Von den insgesamt zehn Songs gefallen mir acht ganz ausgezeichnet, lediglich der steelgetränkte Countryheuler „A Sad Cowboy Song“ und das abschließende „Jesus Never Had A Motorcycle“ fallen ganz dezent ab. Bei den beiden Openern „The Guitar Playing Man“ und „Come Runnin‘ Like A Friend“ mit diesem unnachahmlichen MTB-Flair (herrlich die Flöten-Parts und auch das filigrane Spiel von Hicks an der klassischen Gitarre) fühlt man sich in das Coverbild (ein reitender Cowboy blickt von einem Felsen auf einen See im Sonnenuntergang) regelrecht reinversetzt.

Stark auch das bluesige „Travelin‘ Man“ (Harp- und Slide-Einlagen), das ein wenig im Allman Brothers-Stil präsentiert wird. „Cold Steel“ und „Down This Road Before II“ sind zwei wunderbare gitarrenbetonte, melodische Countryrocker, bei denen Hicks und Borden auch ihre exzellenten Gesangsqualitäten unter Beweis stellen.
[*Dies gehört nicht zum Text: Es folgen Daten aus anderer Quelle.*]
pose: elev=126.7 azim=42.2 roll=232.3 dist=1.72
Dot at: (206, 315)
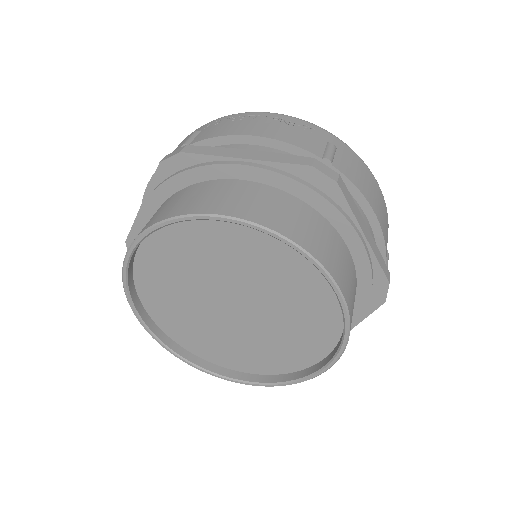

Schon bald New Country-Charakter weist das im Duett gebrachte „I Love You That Way“ (Chris Hicks und Dougs Tochter Gabrielle Gray) auf. Das Lied wäre durchaus mal für Faith Hill und Tim McGraw als Cover eine Alternative. Eine Nummer aus der Feder von Toy Caldwell „Why Am I Crying?“ (ein dezent angejazzter, entspannter Barroom-Country-Song) sollte nicht unerwähnt bleiben.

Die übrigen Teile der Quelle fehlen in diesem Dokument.